If you study the subject website, you will find that this individual offers to review and seal multi-sheet sets of engineering drawings for as little as $9/sheet and promises overnight service.  Now consider the typical language in most state licensing laws and regulations.  For example, the Texas PE Boards Rules have the following provisions:

"131.166 Engineers' Seals"

(c) "Engineers shall only seal work done by them or performed under their direct supervision, except as provided in subsection (m) of this section concerning standards.  Upon sealing, engineers take full professional responsibility for that work."

(m) "When an engineer elects to use standards or general guideline specifications, those items shall be clearly labeled as such, shall bear the identity of the publishing entity, and shall be:

(1) individually sealed by the engineer; or
(2) specified on an integral design/title/contents sheet that bears the engineer's seal, signature, and date with a statement authorizing its use."

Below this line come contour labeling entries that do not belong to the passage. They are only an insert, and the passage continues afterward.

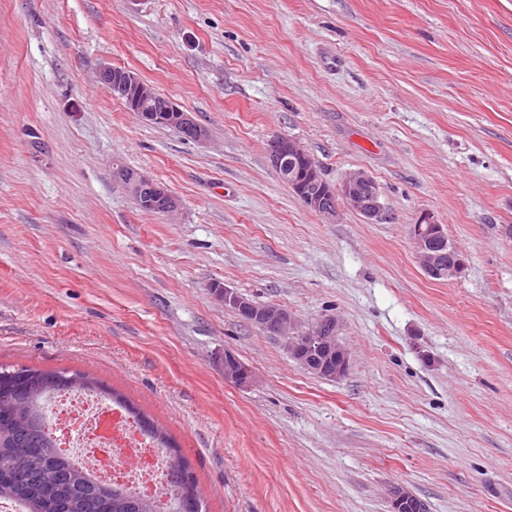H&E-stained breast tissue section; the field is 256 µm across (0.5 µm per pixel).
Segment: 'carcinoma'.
I'll return each instance as SVG.
<instances>
[{
	"label": "carcinoma",
	"instance_id": "cac0c4a2",
	"mask_svg": "<svg viewBox=\"0 0 512 512\" xmlns=\"http://www.w3.org/2000/svg\"><path fill=\"white\" fill-rule=\"evenodd\" d=\"M72 389L112 395L133 422L168 453V512H205L204 498L193 475L180 481L188 464L167 435L113 391L80 373H44L28 367L0 366V500L20 512H96L99 494L108 512H160L156 501L95 481L58 453L39 404L51 393Z\"/></svg>",
	"mask_w": 512,
	"mask_h": 512
}]
</instances>
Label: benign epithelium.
I'll return each mask as SVG.
<instances>
[{
    "label": "benign epithelium",
    "instance_id": "7a95c632",
    "mask_svg": "<svg viewBox=\"0 0 512 512\" xmlns=\"http://www.w3.org/2000/svg\"><path fill=\"white\" fill-rule=\"evenodd\" d=\"M96 78L112 96L125 100L129 108L145 122L172 126L186 139L196 143L203 144L208 140V130L196 120L193 113L183 110L169 98L160 99L153 86L134 72L103 65L98 69ZM269 155L280 177L303 204L324 219L336 220L342 208L354 211L369 221L381 218L383 204L380 192L366 171H350L336 186L322 182L319 169L307 151L299 142L287 137L271 141ZM119 175L139 209L171 214L180 207L179 199L149 173L122 170ZM410 234L425 272L440 273L450 279L462 273L464 262L461 254L448 244L442 225L435 222L430 213L420 215L418 221L411 225ZM211 292L224 307L241 314L269 335L280 337L288 355L309 373L328 379H341L347 374L349 359L338 341L339 324L336 317L326 316L315 324L303 327L288 309L274 304H254L221 283L212 284ZM224 380L238 387H248L255 381V373L250 366L226 350ZM389 496L392 512H402L405 507L413 512H427L425 502L401 486L392 487Z\"/></svg>",
    "mask_w": 512,
    "mask_h": 512
}]
</instances>
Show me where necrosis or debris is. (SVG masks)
<instances>
[{"label": "necrosis or debris", "instance_id": "1", "mask_svg": "<svg viewBox=\"0 0 512 512\" xmlns=\"http://www.w3.org/2000/svg\"><path fill=\"white\" fill-rule=\"evenodd\" d=\"M54 427L66 453L100 482L166 504L164 452L125 410L83 390L53 395Z\"/></svg>", "mask_w": 512, "mask_h": 512}]
</instances>
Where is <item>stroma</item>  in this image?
<instances>
[{"instance_id": "stroma-1", "label": "stroma", "mask_w": 512, "mask_h": 512, "mask_svg": "<svg viewBox=\"0 0 512 512\" xmlns=\"http://www.w3.org/2000/svg\"><path fill=\"white\" fill-rule=\"evenodd\" d=\"M136 73L210 134L143 123ZM364 169L380 221L307 209L272 166ZM181 201L141 211L118 167ZM443 224L464 271L409 235ZM512 0H0V365L83 373L187 460L207 512H512ZM333 315L339 380L216 301ZM255 373L224 379V354ZM422 268L429 274H439L453 279L458 277L464 262L461 254L448 244L441 224L433 220L430 213H422L410 228ZM392 512H403V508L407 507L412 509V512H427L425 502L409 493L401 486H394L391 488L390 493Z\"/></svg>"}]
</instances>
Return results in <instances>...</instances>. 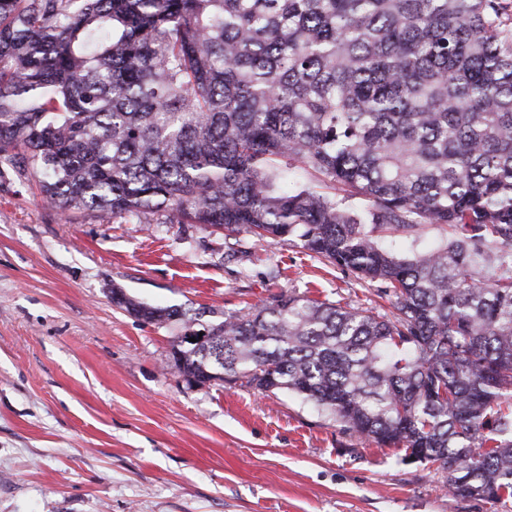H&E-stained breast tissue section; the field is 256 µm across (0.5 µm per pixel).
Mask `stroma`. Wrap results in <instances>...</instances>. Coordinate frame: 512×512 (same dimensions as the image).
Instances as JSON below:
<instances>
[{"instance_id":"obj_1","label":"stroma","mask_w":512,"mask_h":512,"mask_svg":"<svg viewBox=\"0 0 512 512\" xmlns=\"http://www.w3.org/2000/svg\"><path fill=\"white\" fill-rule=\"evenodd\" d=\"M116 288L183 317L145 322ZM280 291L381 305L299 240L63 214L1 173L0 512H512L288 391L170 368L178 336Z\"/></svg>"}]
</instances>
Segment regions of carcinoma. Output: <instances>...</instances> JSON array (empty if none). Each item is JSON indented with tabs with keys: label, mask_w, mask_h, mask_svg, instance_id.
Here are the masks:
<instances>
[{
	"label": "carcinoma",
	"mask_w": 512,
	"mask_h": 512,
	"mask_svg": "<svg viewBox=\"0 0 512 512\" xmlns=\"http://www.w3.org/2000/svg\"><path fill=\"white\" fill-rule=\"evenodd\" d=\"M3 164L63 213L292 237L378 284L391 319L282 291L170 367L512 498V0H0Z\"/></svg>",
	"instance_id": "carcinoma-1"
}]
</instances>
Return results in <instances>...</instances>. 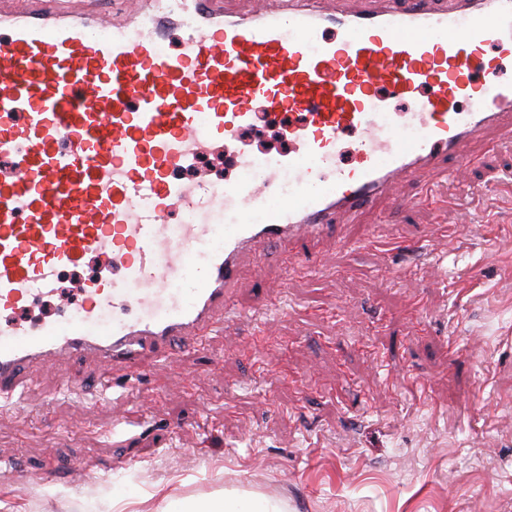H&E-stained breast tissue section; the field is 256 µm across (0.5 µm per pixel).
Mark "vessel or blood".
<instances>
[{
	"label": "vessel or blood",
	"mask_w": 512,
	"mask_h": 512,
	"mask_svg": "<svg viewBox=\"0 0 512 512\" xmlns=\"http://www.w3.org/2000/svg\"><path fill=\"white\" fill-rule=\"evenodd\" d=\"M20 2L0 10L1 399L48 361L91 358L106 388L173 364L234 321L245 263L281 246L314 269L305 246L338 218L412 205L405 185L466 172L475 140L512 127V0H257L249 16L138 0L127 22ZM260 108L299 115L291 151L239 152L238 180L179 178ZM349 130L363 164L337 161ZM91 254L102 272L66 318L20 319Z\"/></svg>",
	"instance_id": "vessel-or-blood-1"
}]
</instances>
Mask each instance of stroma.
<instances>
[{
	"mask_svg": "<svg viewBox=\"0 0 512 512\" xmlns=\"http://www.w3.org/2000/svg\"><path fill=\"white\" fill-rule=\"evenodd\" d=\"M474 149L426 202L313 246L316 274L276 250L244 268L236 320L134 389L94 399L86 361L34 370L0 408V512L223 491L286 512H512V132ZM75 373L86 396L64 389Z\"/></svg>",
	"mask_w": 512,
	"mask_h": 512,
	"instance_id": "obj_1",
	"label": "stroma"
}]
</instances>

In practice, the PE Board has consistently interpreted these rules very narrowly.  "Direct supervision" means work that you have personally supervised, on premises, while the work was in progress.  An engineer employed full-time by Company A can only seal work done by another full-time employee of Company A working under his/her direct supervision.  This excludes all scenarios with part-time designers and reviewers, subconsultants and subcontractors, as well as individuals working for more than one employer.

Any other doubts or questions?

Stan R. Caldwell, P.E.
Dallas, Texas

-----Original Message-----
From: Craig Leech [mailto:cleech(--nospam--at)nyc.rr.com] 
Sent: Thursday, April 08, 2004 1:50 PM
To: seaint(--nospam--at)seaint.org
Subject: RE: online plan stamper

§131.166 Engineers' Seals

I do not wish to argue for the person in question, as the practice does seem to be open to abuse, but...

What is illegal or wrong with such a proposal?  He asks for a description of the drawing, it is sent to his office and it is reviewed to ensure that it meets the required state code.  If the check is indeed performed, what is wrong?  

We appear to be making a lot of assumptions.  He may limit the $99 charge to simple letter size sketches of subjects he is familiar with.  He may charge more for other complexities.  It may just be a case of misleading advertising.  

Again, not a defense, simply a question about requirements before a PE puts his stamp on something.